Ждал ее вечерами. Вспоминал прибежавшую из бани босиком по скрипучему снегу, чистую, распаренную, пахнущую хвойным мылом. Освещенное керосиновой лампой крепкое тело, полную и нежную грудь с будто светящимися розовым воском сосками. И себя, всего измятого, иссушенного работой, с серыми от железяк мозолистыми руками, даже после бани остававшимися в шершавом налете. И как невозможно было прикасаться к этом розовому воску такими наждачными перчатками и оставалось только пить-целовать его одичавшими губами, до хруста сцепив руки за головой.

Вале больше всего на свете хотелось выйти за Гошу замуж, завести детей и зажить спокойной жизнью, а он чувствовал, что ей это нужно больше, чем ему, и накипало горделивое раздражение молодого мужика, которого торопят, не дают дозреть, надышаться волей. Весной Валя поехала в Красноярск, Гоша отвез ее в большой поселок, посадил на самолет, и это вот «сам, своими руками» долго потом не давало покоя. Валя собиралась на месяц, подлечиться, а потом задержалась и осталась. Чем-то торговала с родственницей, написала в письме, что если он хочет, может приехать, «ждет всегда», и было непонятно, сказано ли это в расчете на то, что Гошка никуда не поедет, или она всерьез думала, что он из-за нее бросит охоту. «Кого-то нашла, ясный хрен», — сказал Фома, и тут-то Гоша и запаниковал, хоть и держался молодцом, особенно на мужиках.

На следующий год после охоты ездил в город, звонил, тетя Тася дала телефон. Голос в трубке был родной, теплый, даже показался немного жалостливым: очень охотно согласилась встретиться, через час после звонка назначила, и он воспрял, надулся даже, значит не ладится дело, плакаться будет. Встречались на углу Мира и Кирова. Было холодно, он пришел пораньше, чтоб не ждала, не топталась, постукивая сапожком по сапожку. Прогуливался, прикладываясь к пузатой бутылочке «купеческого светлого».

Тянул хиусок, гнал легкий сухой снег по серому асфальту. Ждал со стороны Копыловского моста, и все выглядывая нужный автобус, сошел даже на мостовую, но помешала остановившаяся впритык вишневая «мазда-капелла», у которой медленно оползло темное боковое стекло, обдав гулко хлынувшими басами.
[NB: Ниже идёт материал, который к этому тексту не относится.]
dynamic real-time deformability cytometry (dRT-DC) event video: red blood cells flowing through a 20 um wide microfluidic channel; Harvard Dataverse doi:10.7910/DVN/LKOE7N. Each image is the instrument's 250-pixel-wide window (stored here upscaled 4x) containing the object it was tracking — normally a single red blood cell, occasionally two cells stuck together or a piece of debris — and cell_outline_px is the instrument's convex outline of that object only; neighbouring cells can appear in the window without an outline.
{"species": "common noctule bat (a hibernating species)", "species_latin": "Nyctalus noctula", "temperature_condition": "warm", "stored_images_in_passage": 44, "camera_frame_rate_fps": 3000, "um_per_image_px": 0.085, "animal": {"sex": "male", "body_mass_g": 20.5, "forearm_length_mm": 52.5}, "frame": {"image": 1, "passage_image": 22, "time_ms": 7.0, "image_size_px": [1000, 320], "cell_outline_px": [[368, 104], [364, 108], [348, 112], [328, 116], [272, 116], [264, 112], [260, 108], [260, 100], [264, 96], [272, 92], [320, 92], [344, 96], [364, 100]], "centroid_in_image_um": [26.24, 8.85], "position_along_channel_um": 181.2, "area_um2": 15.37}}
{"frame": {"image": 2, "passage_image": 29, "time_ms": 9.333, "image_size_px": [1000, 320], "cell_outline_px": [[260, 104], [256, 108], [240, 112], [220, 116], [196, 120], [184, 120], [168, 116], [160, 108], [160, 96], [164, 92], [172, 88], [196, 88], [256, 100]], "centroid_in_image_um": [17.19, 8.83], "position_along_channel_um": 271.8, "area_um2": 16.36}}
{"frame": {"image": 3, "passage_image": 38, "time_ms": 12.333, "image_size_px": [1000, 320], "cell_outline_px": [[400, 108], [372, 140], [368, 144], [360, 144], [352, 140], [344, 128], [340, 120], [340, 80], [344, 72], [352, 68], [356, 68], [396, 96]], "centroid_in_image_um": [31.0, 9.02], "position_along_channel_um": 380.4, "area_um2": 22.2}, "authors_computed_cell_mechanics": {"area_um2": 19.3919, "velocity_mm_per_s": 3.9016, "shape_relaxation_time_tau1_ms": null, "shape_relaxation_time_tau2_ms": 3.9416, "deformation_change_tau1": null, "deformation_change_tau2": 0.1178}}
За рулем, с правой, ближней к тротуару стороны, сидела девица в шубке, с прической, аккуратным белым крылом прикрывающим пол-лица. Девица откинулась в кресле, через ее колени, улыбаясь, наклонилась, похудевшая и подтянутая Валентина, чуть накрашенная, вся в черном, с уложенными каштановыми волосами.

На Коммунальному мосту по разделительной полосе навстречу пронесся с горящими фарами черный двухдверный автомобиль. Девушки переглянулись, хором хрюкнули, а Валя покачала головой:» Артист этот Секарев!» На Правом берегу ехали меж стоянок, мастерских, за ними среди бетонной и железной рухляди скрывалось кафе столиков на пять, все в темном дереве, сумрачное, с прихотливой и дорогой едой.

— Часа через два, Галка! — сказала Валя, и обратившись к Гоше, как к милому, но устаревшему прошлому, спросила, дождавшись, когда принесут пиво: — ну как ты?

Спрашивала про деревню, про маму, про тетку, выпытывала, как о чем-то самом родном и святом, с теми нотками заботы и сожаления, которые так и обнадежили по-телефону. Говорила больше сама:» Работаем, деньги нужны», держалась сильно, независимо, почти официально, и ему тоже приходилось быть независимым, упругим, и конечно ни о каких грустных воспоминаниях не могло быть и речи, да и язык не повернулся бы: красивая и недосягаемая женщина, рассуждающая о сотовой связи, и эти воспоминания были несовместимы. Оставалось только, покуривая, потягивая пиво из высокого стакана, с эдакой прохладцей улыбаться. Вечером у нее ожидалось какое-то сборище, и она потерла зачесавшийся нос: «Ой, нос-то че делат!» и улыбнулась хитро, по-старому, будто на секунду над ним сжалясь, и тут же снова, суховато откашлявшись, стала чужой и далекой. Сидела напротив с голой шеей, которую ошейничком обхватывала цепочка с подковкой, и хотелось впиться губами в белую кожу, сжать эти плечи под черной кофточкой, уткнуться, изъелозить грудь головой, глазами. А ведь только что был героем, охотником, солью края, а теперь все это не имело значения, казалось забавой, непозволительной роскошью по сравнению с ее жизнью, деревянел язык, и он уже почти ждал Гальку с «маздой», чтобы распрощаться и вырваться на волю, на воздух, ясно понимая, что новый Валин образ еще долго будет жечь ошеломленную душу. На другой день он улетел домой.

«Отпустил бабу», — с упреком и досадой говорил ему в деревне Фома. А Гоша только махал рукой… И действительно, словно обрушился какой-то важный край его жизни, а в душе образовался холодный и длинный рукав, кончающийся где-то в полутора тысячах верст в Красноярске, и в него со свистом уходило все лучшее, что было.

3.

Отогревшись и попив чаю, Гошка поехал дальше. Он думал про деревню, состоявшую из двух половин — Захребетного и Индыгина, разделенной протокой, о том, как это с одной стороны по-дурацки, неудобно, но и забавно с другой: всегда вроде дело есть — в Индыгино сгонять

Так хотелось промчаться по деревне, до железной крепости укатанной снегоходами, грохоча лыжей, пронестись по улицам с дорожной ходовой скоростью, и чтоб сияли вокруг с долгожданной роскошью огни.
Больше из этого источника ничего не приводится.